Due to my being an adult I can’t explain them by remodeling of my brain. So perhaps there is something unique about them that has nothing at all to do with age.
They are certainly varied, and seem to have nothing whatsoever in common with my actual life. For instance, one dreamlet was of launching off a tall spire in a crystal city, and gliding on wings in an obviously nonhuman form, in a non-Earthlike place. That was probably the strangest, and yet most interesting five seconds of my life.
Another dreamlet, hypnagogic in that I was falling asleep, lasted maybe only a second. In it I clearly saw a white car veer directly into the path of my car, and what had to be an unavoidable head-on collision.
For some time I was on the lookout for white cars (Do you have any idea how many white cars there are?), but years have passed since then and I am still very much alive.
I’m well aware that no one wants to hear about someone else’s dreams, unless they’re being paid to do so. But that is not what this writing is about. Instead it’s about the strange events called dreamlets, moving images that pop into our heads when we are not concentrating on anything in particular.
I suspect we all have them, but due to their brevity few people talk about them. They really aren’t open to interpretation, at least in the same manner as more prolonged dreams which have been interpreted by psychoanalysts like Jung and Freud, and a host of modern day analysts.

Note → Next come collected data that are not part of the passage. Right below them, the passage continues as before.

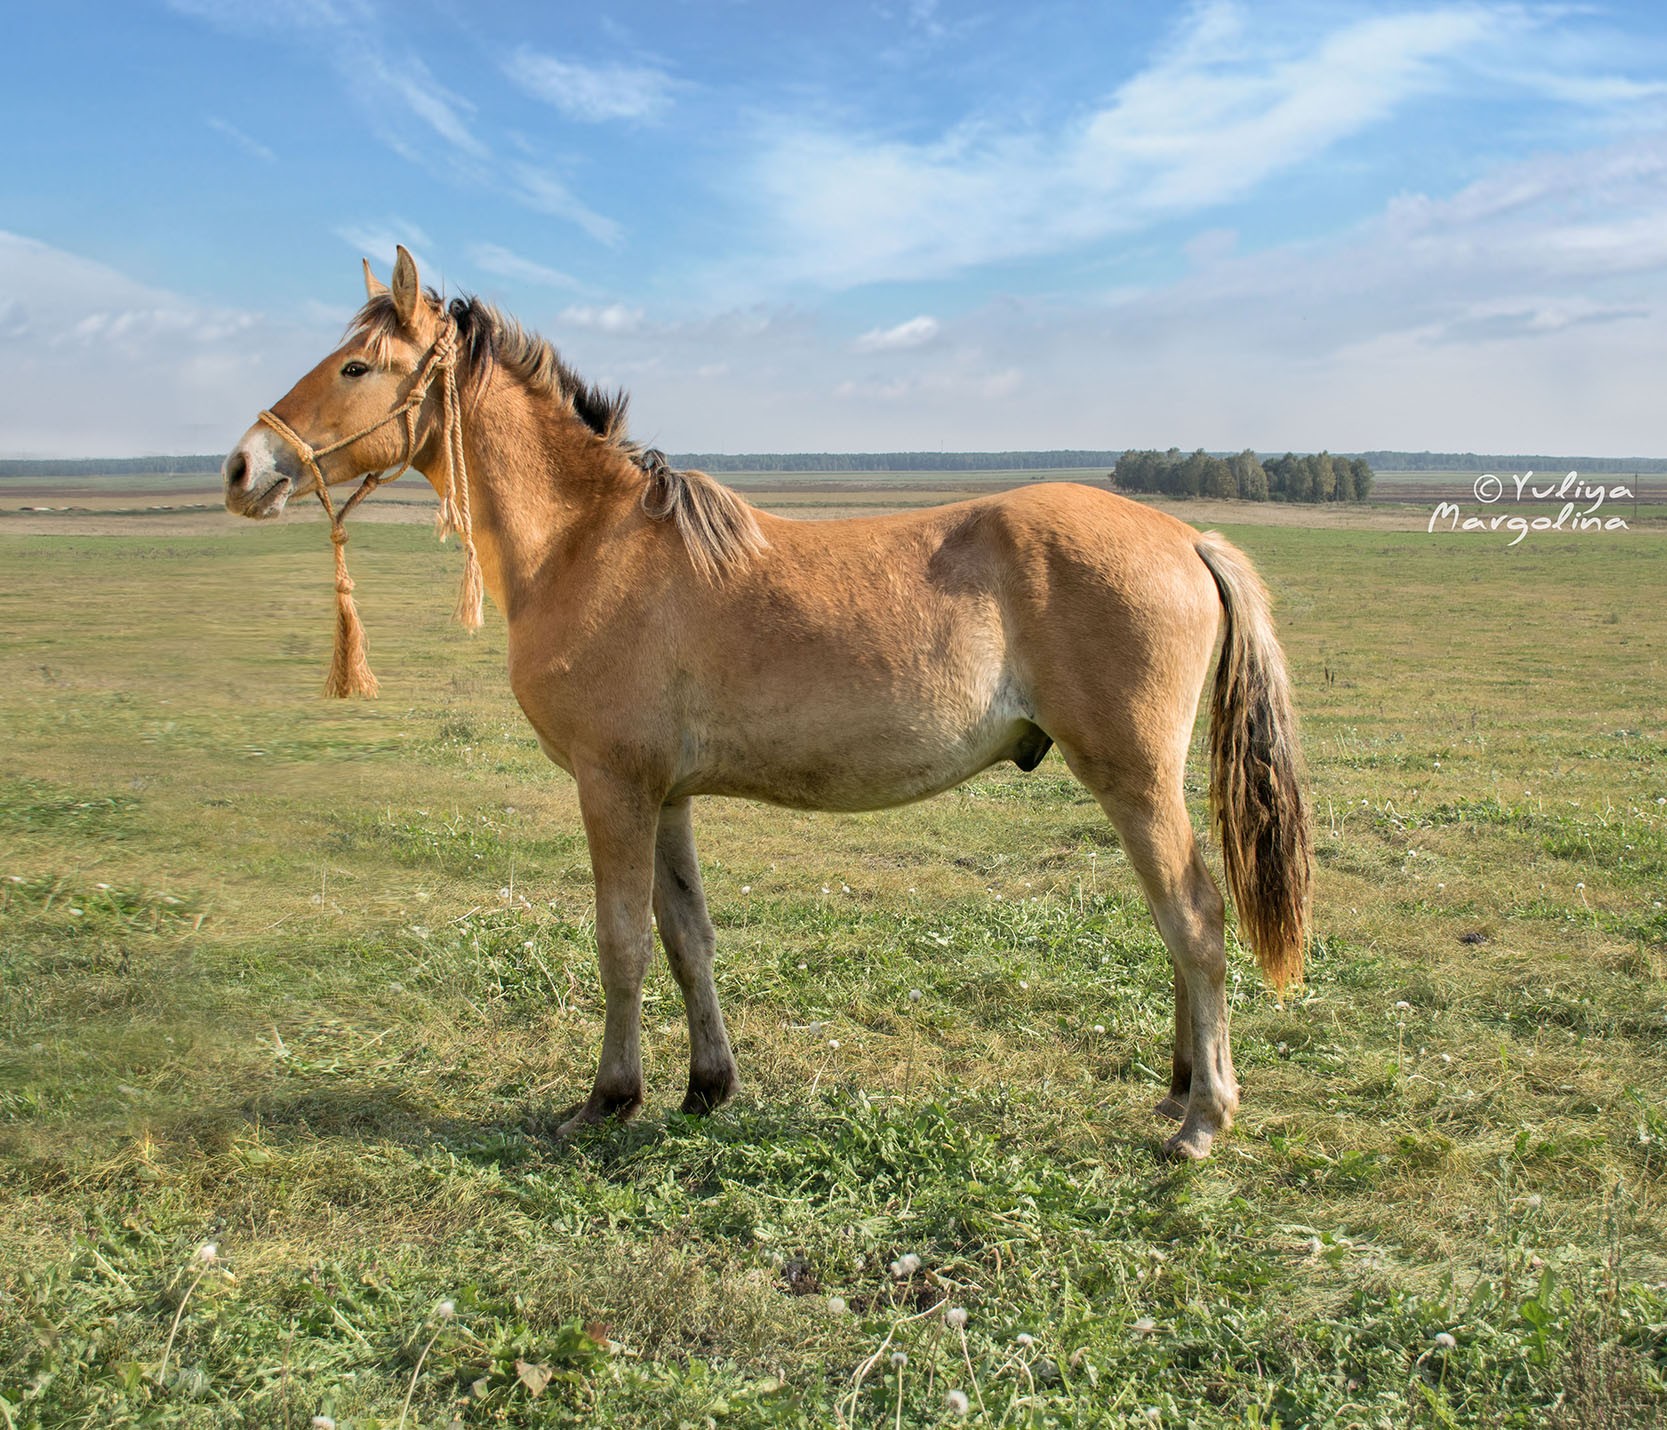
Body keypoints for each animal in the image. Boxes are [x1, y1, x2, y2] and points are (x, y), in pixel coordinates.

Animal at [225, 245, 1313, 1160]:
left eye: (356, 367)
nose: (242, 466)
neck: (590, 544)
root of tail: (1184, 536)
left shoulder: (611, 786)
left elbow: (620, 941)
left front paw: (607, 1098)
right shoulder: (666, 796)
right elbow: (685, 938)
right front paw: (707, 1084)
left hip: (1131, 775)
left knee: (1193, 917)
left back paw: (1204, 1117)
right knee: (1173, 920)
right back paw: (1177, 1088)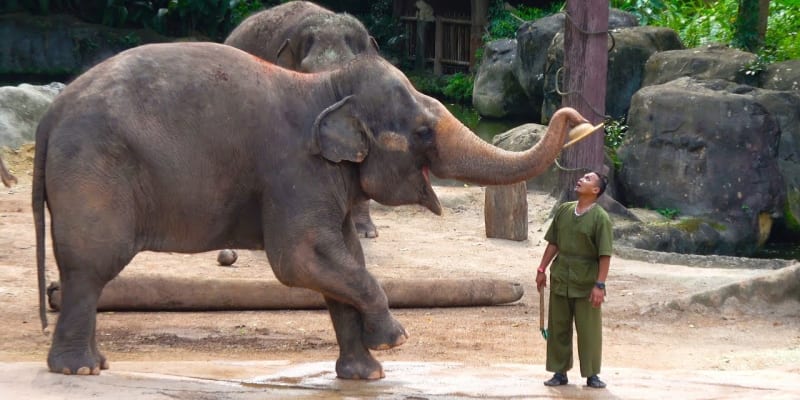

Arguably, the most modern discussion of these dreamlets is by Professor Charles Tart who has built a world-wide reputation on such matters. And yet he, like me, is reduced to only asking questions. In a recent blog posting he mentions a few potential explanations for dreamlets, some of which would be considered bizarre by most readers, but admits that none of them seem to match his experiences completely.
What interests me about his writing, however, is the fact that what he experiences during meditation and what I’ve experienced spontaneously share points in common. That leads me to believe these events are generalized throughout the human population. In other words, you may remember events similar to the dinosaur passing by your window, and may wonder what that was about. This posting, then, is to tell you that you are not alone. Unfortunately no one has authoritative answers for you.
If you have an interest in learning more about these brief events, then you may find Dr. Tart’s blog stimulating.